Figure 4 shows the trend of publications over time inventoried in Scopus, WoS and the global database. There is a constant trend in scientific output between 1949 and 1994 (steady trend). From 1994 onwards, the evolution shows an exponential growth (increasing and exponential trend), coinciding with specific studies on geoheritage and geosites.
Between 1949 and 1994 (steady trend, n = 85), the first studies on the topics of geoheritage and geosites were conducted. The first document collected in the global database corresponds to 1949 [71], which involves locating geosites using geographic coordinates. The International Geological Congress in Great Britain recognised the importance of preserving geosites for their scientific and educational values [72]. This period highlighted fossil and mineral conservation [73] and the threat of commercial exploitation–development of resources [74]. In the late 1970s, Australia created procedures and legislation to identify and manage geoheritage sites [75]. In 1991, the protection of the natural environment at the international level included geoheritage [76], highlighting its attractiveness for geologists and geoscientists [77]. In other cases, they mapped geosites in Alaska [78]. In 1994, Thomas A. Hose presented his doctoral thesis developing the term “geotourism”, and from then on, geoheritage and geosites became topics of interest for geoscientists [79].
Between 1995 and 2010 (increasing trend, n = 389), technical proposals for geoconservation emerged [80]. In 1995, UNESCO supported “GEOSITES” for the inventory, conservation, and promotion of geosites [81]. Since the late 19th century, geologists have valued geoheritage by describing and photographing geosites [82]. Moreover, methods for evaluating geomorphosites—considering the scientific and conservation value of geosites—are appearing [83]. The geoheritage assessment considers geosites, relevance, and scientific value at national and international levels [84]. Furthermore, the geoheritage evaluation considers its level of significance and abstract perceptiveness [85], with the importance of protecting it through legislation [86].

Data under study —
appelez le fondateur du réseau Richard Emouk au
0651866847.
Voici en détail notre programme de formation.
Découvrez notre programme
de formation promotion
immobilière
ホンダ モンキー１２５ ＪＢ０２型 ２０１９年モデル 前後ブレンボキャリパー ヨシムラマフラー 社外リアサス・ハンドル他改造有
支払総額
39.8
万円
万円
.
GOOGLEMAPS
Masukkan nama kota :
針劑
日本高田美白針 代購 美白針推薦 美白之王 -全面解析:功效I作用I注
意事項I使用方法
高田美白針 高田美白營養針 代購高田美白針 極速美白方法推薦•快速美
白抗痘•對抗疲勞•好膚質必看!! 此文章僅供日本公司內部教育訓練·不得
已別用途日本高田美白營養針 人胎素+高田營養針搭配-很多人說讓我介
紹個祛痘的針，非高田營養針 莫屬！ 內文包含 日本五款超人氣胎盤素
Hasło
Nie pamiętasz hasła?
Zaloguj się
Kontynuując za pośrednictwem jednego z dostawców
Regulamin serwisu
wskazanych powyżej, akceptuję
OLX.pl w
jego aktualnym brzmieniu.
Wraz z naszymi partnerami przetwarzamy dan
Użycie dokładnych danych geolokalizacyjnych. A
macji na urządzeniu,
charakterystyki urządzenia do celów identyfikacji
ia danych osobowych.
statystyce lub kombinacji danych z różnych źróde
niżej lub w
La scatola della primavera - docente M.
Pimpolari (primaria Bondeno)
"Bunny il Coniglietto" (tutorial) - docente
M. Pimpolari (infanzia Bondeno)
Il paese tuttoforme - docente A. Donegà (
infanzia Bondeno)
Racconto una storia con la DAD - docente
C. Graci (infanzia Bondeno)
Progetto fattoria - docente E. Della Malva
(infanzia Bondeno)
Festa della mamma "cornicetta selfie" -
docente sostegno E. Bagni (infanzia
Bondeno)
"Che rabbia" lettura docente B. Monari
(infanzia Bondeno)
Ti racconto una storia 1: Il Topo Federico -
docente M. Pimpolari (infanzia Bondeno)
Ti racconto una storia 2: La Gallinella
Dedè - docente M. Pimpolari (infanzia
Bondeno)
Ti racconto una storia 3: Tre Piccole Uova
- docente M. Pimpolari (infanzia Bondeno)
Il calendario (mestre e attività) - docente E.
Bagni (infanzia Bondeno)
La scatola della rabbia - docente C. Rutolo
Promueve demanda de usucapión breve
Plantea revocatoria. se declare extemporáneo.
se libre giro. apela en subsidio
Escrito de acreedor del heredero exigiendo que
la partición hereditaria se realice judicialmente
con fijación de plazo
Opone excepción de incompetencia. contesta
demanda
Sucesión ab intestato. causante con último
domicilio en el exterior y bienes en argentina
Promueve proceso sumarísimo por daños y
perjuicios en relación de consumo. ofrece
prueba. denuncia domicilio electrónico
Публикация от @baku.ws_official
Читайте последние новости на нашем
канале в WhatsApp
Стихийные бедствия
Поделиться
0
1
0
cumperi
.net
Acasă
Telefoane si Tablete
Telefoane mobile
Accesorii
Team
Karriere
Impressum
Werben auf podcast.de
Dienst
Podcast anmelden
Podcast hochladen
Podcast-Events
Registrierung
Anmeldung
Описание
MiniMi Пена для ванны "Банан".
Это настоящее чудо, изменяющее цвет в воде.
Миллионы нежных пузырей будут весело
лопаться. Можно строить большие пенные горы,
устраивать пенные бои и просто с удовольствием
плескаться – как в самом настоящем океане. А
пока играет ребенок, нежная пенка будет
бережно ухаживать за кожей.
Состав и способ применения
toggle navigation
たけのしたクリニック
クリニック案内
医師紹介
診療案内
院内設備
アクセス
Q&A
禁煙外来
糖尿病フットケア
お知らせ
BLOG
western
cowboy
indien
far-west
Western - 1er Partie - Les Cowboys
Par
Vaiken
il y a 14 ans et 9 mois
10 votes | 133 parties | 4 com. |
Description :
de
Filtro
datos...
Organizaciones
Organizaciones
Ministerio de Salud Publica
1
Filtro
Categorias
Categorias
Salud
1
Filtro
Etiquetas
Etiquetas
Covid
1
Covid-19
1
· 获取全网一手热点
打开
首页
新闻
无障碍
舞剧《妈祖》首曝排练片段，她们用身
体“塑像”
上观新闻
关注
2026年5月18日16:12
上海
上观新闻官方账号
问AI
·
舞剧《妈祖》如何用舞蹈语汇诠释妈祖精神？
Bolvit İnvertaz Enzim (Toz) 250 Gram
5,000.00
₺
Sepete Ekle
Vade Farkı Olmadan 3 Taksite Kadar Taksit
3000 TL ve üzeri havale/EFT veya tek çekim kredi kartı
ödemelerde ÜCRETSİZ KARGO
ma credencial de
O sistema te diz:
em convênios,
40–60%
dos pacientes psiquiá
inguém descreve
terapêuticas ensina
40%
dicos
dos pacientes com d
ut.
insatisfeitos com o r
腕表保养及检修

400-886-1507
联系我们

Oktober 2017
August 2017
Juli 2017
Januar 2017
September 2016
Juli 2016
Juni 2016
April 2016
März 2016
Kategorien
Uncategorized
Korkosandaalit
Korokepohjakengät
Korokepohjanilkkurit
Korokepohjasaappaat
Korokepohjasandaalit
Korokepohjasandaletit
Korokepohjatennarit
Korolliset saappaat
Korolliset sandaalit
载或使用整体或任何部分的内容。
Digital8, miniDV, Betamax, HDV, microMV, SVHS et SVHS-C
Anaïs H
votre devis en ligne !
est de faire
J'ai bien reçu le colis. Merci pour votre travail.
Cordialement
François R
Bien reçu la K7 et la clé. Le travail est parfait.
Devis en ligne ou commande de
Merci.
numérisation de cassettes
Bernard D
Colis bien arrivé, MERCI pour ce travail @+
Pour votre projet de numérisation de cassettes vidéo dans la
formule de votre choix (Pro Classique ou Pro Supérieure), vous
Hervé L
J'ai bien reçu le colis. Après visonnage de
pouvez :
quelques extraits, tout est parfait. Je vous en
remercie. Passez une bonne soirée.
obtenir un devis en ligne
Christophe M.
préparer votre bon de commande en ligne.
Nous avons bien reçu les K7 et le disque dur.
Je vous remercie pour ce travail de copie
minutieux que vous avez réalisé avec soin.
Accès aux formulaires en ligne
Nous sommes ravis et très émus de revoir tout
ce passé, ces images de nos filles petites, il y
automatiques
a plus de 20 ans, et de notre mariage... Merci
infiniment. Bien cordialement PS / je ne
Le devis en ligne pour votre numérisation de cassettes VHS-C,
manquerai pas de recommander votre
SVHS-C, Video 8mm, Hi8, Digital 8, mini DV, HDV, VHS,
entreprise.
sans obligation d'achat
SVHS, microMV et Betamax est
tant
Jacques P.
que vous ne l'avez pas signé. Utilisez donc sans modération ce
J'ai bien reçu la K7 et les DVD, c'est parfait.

Exercise tasks —
(a) List every geographic place named in the text on geoheritage research.
(b) Continue the text on geoheritage research from the end of its last paragraph.
The items come from a different source than the text on geoheritage research.

Answers to the exercise —
(a) Great Britain, Australia, Alaska

(b)
Between 2011 and 2021 (exponential trend, n = 2091), the role of geoparks for the protection of geoheritage as a sustainable source began to appear [25]. The geoheritage has become key to the development of geotourism in UGGs [87], considering the growth in geoconservation criteria [88]. Additionally, several authors have highlighted the evolution of geotourism worldwide [5,34,87,89,90]. Several methodologies are emerging for the inventory and management of geomorphosites, considering their potential, type of use, and the evaluation of the stakeholders [91]. For example, Brilha proposes evaluating geosites with consideration of educational, touristic, and scientific values [14]. Furthermore, the role of geoheritage conservation involves sustainable development in protected areas [92].

3.2.2. National Contribution, Authors, and Topics Analysis

The worldwide contribution is 96 countries, 38 belong in Europe, 21 in Asia, 17 in Africa, 15 in America and five to Oceania. Table 1 links the top ten countries, authors, and topics. The ranking of countries and authors corresponds to the number of documents in the global database. Moreover, the selection of contributions was made based on the author and the number of citations of the documents.
Figure 5 (Sankey diagram) links the top ten countries—authors and topics. Bar size depends on the author’s contributions to the research topics. It was exported from Bibliometrix.

3.3. Mapping Science

Cluster Network through Author Keywords

Figure 6 shows the conceptual structure that allows an overview of the knowledge topics in the main subject [120]. VOSviewer processed the author keywords for the generation of the network map. There are six clusters due to the most frequent author keywords: geoheritage, geosite, geotourism, geodiversity, geoconservation, tourism, and national geopark (Threshold of 10 co-occurrences, displaying 67 keywords, minimum cluster size of 5).
Cluster 1 (red colour), “Geoheritage”, comprises 15 nodes with 1171 occurrences. The main keyword is Geoheritage. Its main connections are sustainable development, education, and world heritage. Moreover, UNESCO is important for the preservation of natural and cultural heritage sites [121]. Sustainability is related to geoethics due to behaviour and practices in the field [104]. The characteristics of UGGs offer long-term, sustainable development [122,123].
Cluster 2 (yellow colour), “Geosite”, consists of ten nodes with 538 occurrences. The conservation of geosites through their attractiveness, scientific, cultural, and anthropological values [124]. Studies indicate that the geo-palaeontological sites present information and fossils that are attractive [125]. For example, dinosaur fossils are present in some geosites, including Jurassic geomorphology [126]. Moreover, the loess geosites represented the Quaternary period and were studied by lithology and morphology [127].
Cluster 3 (purple colour), “Geotourism”, consists of nine nodes with 758 occurrences. Geotourism preserves and promotes nature conservation in geoparks [99]. Furthermore, the valuation of geosites strengthens geotourism proposals and strategies [128,129].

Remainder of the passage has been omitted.